Denn die Schmetterlinge leben froh,
sind stets ohne Qualen sowieso.“
Da sagte Hans: „Nimm doch das letzte Ei! Lass uns zu Schmetterlingen werden!“ Da nahm sie das Ei, zerstörte die Schalen mit ihren Zähnen und sagte:
„Wie die Schalen sind entzwei,
sei nun die alte Hülle vorbei,
wir sollen Schmetterlinge sein,
das wäre doch sehr fein!“
Da wurden die beiden zu Schmetterlingen. Als die Diener in die Lichtung gelangten, suchten sie noch immer nach den Wölfen. Da sie sie aber nicht mehr fanden, beendeten sie nach ein paar Stunden die Suche. Nur ein Diener bemerkte die zwei schönen Schmetterlinge, die die Prinzessin und Hans waren. „Wie unzertrennlich die zwei doch sind!“, sagte er sich und wusste nicht, dass es die zwei Gesuchten waren. Der Anblick der zwei unzertrennlichen Schmetterlinge verwunderte ihn aber nicht. Dann kehrten die Diener zum König zurück.
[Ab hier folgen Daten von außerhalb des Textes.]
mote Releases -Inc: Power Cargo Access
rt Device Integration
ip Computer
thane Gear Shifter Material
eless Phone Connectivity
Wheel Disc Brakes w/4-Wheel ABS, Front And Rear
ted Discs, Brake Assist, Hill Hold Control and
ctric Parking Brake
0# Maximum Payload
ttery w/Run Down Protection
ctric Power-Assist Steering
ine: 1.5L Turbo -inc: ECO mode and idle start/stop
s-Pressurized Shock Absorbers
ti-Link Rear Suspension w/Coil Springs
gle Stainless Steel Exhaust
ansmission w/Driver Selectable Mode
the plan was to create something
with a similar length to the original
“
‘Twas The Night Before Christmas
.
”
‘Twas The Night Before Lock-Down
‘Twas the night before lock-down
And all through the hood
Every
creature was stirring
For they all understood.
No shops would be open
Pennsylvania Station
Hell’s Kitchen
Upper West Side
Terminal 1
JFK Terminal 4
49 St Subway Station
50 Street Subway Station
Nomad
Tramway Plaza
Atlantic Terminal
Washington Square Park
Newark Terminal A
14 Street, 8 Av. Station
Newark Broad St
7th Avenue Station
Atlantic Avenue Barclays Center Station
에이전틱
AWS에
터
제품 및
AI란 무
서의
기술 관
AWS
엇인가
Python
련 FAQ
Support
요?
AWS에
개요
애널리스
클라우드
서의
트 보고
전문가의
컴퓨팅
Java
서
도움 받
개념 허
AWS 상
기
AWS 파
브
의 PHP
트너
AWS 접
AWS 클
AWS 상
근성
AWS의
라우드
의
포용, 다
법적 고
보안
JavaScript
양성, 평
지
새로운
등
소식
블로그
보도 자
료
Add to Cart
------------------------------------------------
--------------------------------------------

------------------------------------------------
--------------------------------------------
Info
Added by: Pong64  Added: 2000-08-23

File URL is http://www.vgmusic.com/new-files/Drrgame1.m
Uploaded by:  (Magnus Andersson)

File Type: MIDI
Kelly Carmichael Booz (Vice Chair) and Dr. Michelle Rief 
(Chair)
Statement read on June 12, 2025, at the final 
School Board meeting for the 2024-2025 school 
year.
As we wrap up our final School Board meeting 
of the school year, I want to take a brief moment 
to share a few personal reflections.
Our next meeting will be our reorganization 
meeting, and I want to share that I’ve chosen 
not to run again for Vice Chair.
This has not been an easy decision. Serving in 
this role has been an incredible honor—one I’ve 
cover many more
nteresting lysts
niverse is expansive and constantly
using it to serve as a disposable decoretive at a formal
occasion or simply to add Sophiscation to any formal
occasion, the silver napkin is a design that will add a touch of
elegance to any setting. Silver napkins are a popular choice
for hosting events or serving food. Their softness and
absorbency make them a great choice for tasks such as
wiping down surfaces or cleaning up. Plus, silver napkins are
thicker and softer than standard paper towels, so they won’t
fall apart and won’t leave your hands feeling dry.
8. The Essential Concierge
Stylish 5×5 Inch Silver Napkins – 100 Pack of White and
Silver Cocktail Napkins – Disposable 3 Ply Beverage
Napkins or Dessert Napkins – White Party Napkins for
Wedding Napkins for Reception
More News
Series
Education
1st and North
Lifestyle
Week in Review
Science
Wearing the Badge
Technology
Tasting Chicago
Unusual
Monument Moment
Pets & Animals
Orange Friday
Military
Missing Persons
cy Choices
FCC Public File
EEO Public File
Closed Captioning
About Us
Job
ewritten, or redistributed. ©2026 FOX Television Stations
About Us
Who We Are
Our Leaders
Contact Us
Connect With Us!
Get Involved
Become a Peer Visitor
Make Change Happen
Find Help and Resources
Dieser begann sich mit der Zeit aber große Sorgen zu machen. Je länger er nichts mehr von seiner Tochter hörte, desto geringer wurde sein Zorn und desto größer wurde sein Kummer. Eines Tages ging eine recht junge Frau in den Wald, wo die zu Schmetterlingen Verwandelten lebten. Als die Frau die beiden fand, sagte sie:
„Nun sei es vorbei
mit der Zauberei!“
Da bekamen die Schmetterlinge ihre frühere Gestalt zurück. Die beiden erschraken und die Prinzessin fragte: „Wer bist du?“ Da antwortete die Frau: „Ich war einst die Küchenmagd, die euch geholfen hat. Weil ich zum ersten Mal ganz ohne Eigennutz anderen half, durfte ich meine frühere Gestalt zurückerhalten. Nun will ich euch noch einmal helfen. Wenn ihr in die Burg zurückkehren wollt, müsst ihr sehen, ob der König euch noch zürnt. Wenn ihr Greifvögel über der Burg seht, dann sollt ihr sie nicht betreten. Fliegt ein schöner, friedlicher Vogel über der Burg, könnt ihr getrost hinein! Nun werde ich nichts mehr zaubern und niemandem mehr helfen können. Lebt wohl!“ Die beiden bedankten sich vielmals und gingen zur Burg. Sie sahen aber einen Geier über der Burg. Da blieben sie die Nacht im nächsten Dorf. Am nächsten Tag gingen sie wieder zur Burg und sahen einen Falken, einen Greifvogel, über der Burg. So blieben sie noch eine Nacht im nächsten Dorf. Am Tag darauf gingen sie noch einmal zur Burg und sahen eine schneeweißen Taube über der Burg fliegen. So wussten sie, dass sie hineinkonnten, denn der Zorn des Königs war nun vollends verflogen. Dieser freute sich, als er seine Tochter sah, und auch den Jungen. Er sprach: „Ich war zu streng und habe euch zu hart gestraft. Der Liebe darf ich mich nicht widersetzen, denn sie ist höher als meine Regeln. Sie hat größere Gesetze als ich.“ Der König ernannte Hans zum Herzog und ein Jahr später ließ er die beiden heiraten. So wurde aus dem einstigen Küchenjungen ein König. Die Prinzessin, die zur Königin gekrönt wurde, war nun glücklich in der Burg und sie lebte mit ihrem Gemahl glücklich bis an ihr Ende.